Despite these uncertainties, which need to be addressed in future studies to clarify the relationship between TTR and dementia, this index could nevertheless be of potential prognostic value for clinicians. Even if the TTR index covers a complex and possibly noncausal association with dementia, it could represent a useful prognostic marker of dementia risk for clinicians. TTR has some interesting features as it combines both BPV, and appropriate ranges of BP, and it is easy to calculate over a period of a few months. Analyzing its prognostic value would require new studies with an entirely different methodology and design than analytical studies like the current study of Li et al.

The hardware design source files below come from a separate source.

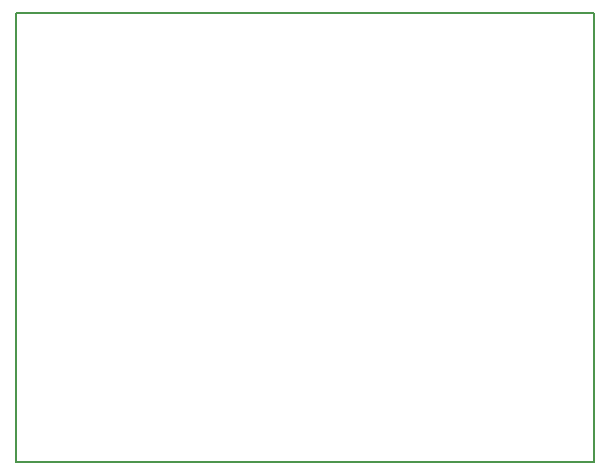
<source format=gko>
G04 PROTEUS RS274X GERBER FILE*
%FSLAX24Y24*%
%MOIN*%
%ADD30C,0.0080*%
G54D30*
X-9606Y-7505D02*
X+9685Y-7505D01*
X+9685Y+7454D01*
X-9606Y+7454D01*
X-9606Y-7505D01*
M00*

</source>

Even with these limitations, the article by Li et al opens a new field of investigation into the complex relationship between hypertension and dementia. The association between the TTR index and the risk of dementia must now be confirmed in other studies with large samples, if possible; cerebral magnetic resonance imaging scans; longer follow-ups; and the inclusion of both cognitive decline and dementia analysis. Only after this replication, and the assessment of the prognostic value of TTR on dementia risk, will it be possible to assess the true value of the TTR index. The question of the relationship between hypertension and dementia is of such importance in terms of prevention that any new hypothesis is worth pursuing.